Electrobats, i taxi elettrici del 1898 a New York



Nella foto vediamo un paio di Morris e Salom Electrobats di fronte all'Old Metropolitan Opera House New York sulla 39th Street di Manhattan nel 1898. Le Electrobats erano auto elettriche a batteria usate per servizio di taxi a New York.

Qualche notizia sulla MORRIS & SALOM ELECTRIC CARRIAGE AND WAGON Co. tratta dal libro "Auto di Leggenda: 116 Le prime auto della storia" di Jorge Lucendo.

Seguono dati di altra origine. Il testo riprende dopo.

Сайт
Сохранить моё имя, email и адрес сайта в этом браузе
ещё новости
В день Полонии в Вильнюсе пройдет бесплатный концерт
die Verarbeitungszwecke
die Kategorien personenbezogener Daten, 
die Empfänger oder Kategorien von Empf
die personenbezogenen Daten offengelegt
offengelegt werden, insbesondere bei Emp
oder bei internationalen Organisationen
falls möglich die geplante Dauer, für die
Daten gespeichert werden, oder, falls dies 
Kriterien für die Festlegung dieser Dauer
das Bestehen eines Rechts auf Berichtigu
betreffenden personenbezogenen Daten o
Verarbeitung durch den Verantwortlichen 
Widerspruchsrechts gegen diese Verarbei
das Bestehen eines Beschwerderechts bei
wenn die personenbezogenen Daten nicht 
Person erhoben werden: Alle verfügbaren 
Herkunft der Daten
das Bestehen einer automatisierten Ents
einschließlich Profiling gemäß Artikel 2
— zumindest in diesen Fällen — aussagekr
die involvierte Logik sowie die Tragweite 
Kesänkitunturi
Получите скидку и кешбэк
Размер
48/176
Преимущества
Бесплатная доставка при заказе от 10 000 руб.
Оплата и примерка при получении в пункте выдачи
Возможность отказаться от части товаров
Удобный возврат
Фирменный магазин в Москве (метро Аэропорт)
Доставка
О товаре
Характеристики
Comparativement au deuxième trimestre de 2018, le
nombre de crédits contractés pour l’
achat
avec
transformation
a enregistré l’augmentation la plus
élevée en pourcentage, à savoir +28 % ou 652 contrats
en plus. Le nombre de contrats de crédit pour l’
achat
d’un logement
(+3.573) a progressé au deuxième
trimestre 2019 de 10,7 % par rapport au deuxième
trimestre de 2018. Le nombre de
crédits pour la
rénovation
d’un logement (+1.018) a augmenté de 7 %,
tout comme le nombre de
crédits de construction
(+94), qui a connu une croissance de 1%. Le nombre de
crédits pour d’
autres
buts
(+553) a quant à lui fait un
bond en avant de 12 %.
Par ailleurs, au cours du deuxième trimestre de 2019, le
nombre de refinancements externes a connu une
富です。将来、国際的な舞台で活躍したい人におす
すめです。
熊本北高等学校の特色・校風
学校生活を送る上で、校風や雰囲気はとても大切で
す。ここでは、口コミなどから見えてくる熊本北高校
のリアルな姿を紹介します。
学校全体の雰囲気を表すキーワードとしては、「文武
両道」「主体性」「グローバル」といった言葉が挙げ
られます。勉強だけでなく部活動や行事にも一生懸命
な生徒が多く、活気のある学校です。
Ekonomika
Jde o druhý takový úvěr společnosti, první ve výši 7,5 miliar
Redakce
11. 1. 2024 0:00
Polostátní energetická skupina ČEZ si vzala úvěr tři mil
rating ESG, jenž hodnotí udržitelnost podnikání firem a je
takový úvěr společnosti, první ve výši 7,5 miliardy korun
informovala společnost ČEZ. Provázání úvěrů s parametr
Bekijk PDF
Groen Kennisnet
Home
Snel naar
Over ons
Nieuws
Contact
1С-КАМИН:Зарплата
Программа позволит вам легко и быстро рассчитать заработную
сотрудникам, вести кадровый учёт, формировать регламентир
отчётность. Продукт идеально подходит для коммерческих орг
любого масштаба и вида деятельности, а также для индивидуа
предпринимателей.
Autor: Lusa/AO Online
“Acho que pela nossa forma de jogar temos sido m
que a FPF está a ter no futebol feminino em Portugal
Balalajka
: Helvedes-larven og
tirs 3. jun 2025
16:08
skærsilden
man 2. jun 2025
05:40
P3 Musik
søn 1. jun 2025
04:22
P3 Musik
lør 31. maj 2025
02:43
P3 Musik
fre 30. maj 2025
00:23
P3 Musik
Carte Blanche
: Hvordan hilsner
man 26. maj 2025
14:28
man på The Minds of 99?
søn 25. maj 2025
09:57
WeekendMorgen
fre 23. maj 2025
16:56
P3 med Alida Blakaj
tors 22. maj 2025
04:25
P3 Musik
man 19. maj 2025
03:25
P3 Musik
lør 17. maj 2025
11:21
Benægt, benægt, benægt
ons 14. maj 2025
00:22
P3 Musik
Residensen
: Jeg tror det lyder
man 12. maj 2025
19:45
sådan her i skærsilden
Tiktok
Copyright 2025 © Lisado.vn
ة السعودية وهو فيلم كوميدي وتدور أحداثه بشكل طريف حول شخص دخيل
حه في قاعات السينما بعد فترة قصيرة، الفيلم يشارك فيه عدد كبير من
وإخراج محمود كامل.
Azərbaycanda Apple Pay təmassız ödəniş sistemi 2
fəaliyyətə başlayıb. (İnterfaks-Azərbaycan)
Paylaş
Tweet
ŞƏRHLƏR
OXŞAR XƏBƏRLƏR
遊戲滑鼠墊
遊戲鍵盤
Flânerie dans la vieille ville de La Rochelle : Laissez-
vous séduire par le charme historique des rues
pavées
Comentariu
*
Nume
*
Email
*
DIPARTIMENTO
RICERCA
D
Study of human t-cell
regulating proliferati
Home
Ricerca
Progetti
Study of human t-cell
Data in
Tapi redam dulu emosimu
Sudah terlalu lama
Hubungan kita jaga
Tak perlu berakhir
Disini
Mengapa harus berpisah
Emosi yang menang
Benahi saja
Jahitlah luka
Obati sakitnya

L' "Electrobat" fu progettata e costruita nel 1894 dall'ingegnere meccanico Henry G. Morris e dal chimico Pedro G. Saloni a Philadelphia, in Pennsylvania. Entrambi avevano sperimentato i tram elettrici con le batterie e, mentre il settore dei tram a batteria stava scomparendo, iniziarono a collaborare alla realizzazione di veicoli stradali alimentati a batteria. La loro invenzione fu brevettata il 31 agosto 1894.
Costruita come una versione piccola di un tram a batterie, Electrobat era un veicolo lento, pesante e poco pratico, costruito con ruote in acciaio per sopportare l'elevato peso di 726 Kg (1.600 libbre) del grande pacco batteria al piombo. L'Electrobat entrò in produzione nel 1895 e nel 1896 Morris e Salom, con un capitale di $ 10.000, fondarono la "Morris & Salom Electric Carriage and Wagon Company", diventando così la prima compagnia di auto elettriche in America. Il piano iniziale era la produzione di veicoli elettrici aperti e chiusi, per passeggeri e merci, furgoni, autobus e pullman. Le successive versioni di Electrobat erano più leggere, avevano pneumatici e telai normali costruiti dalla ditta "Caffrey Carriage Company" nella città di Camden, nel New Jersey. Le vetture Electrobat avevano la trazione posteriore ed erano equipaggiate con due motori da 1,5 HP che avevano un'autonomia di 40 chilometri (25 miglia),  raggiungendo una velocità massima di 32 km/h (20 mph).
Sulla base dell'Electrobat, Morris e Salom decisero di costruire una decina di taxi ispirati ai taxi di tipo "Hanson" (i taxi di Hanson erano carrozze trainate da cavalli con una cabina passeggeri e l'autista seduto fuori sul retro)  con l'obiettivo di competere con i taxi a cavallo che erano in servizio in quel momento in città come New York o Boston. Morris e Salom riuscirono a vendere il progetto a Isaac L. Rice, che nel 1897 riorganizzò la compagnia nella "Electric Vehicle Company" (EVC) e la trasferì a Elizabet H Port, nel New Jersey, e che in seguito divenne parte dell'impero "Papa".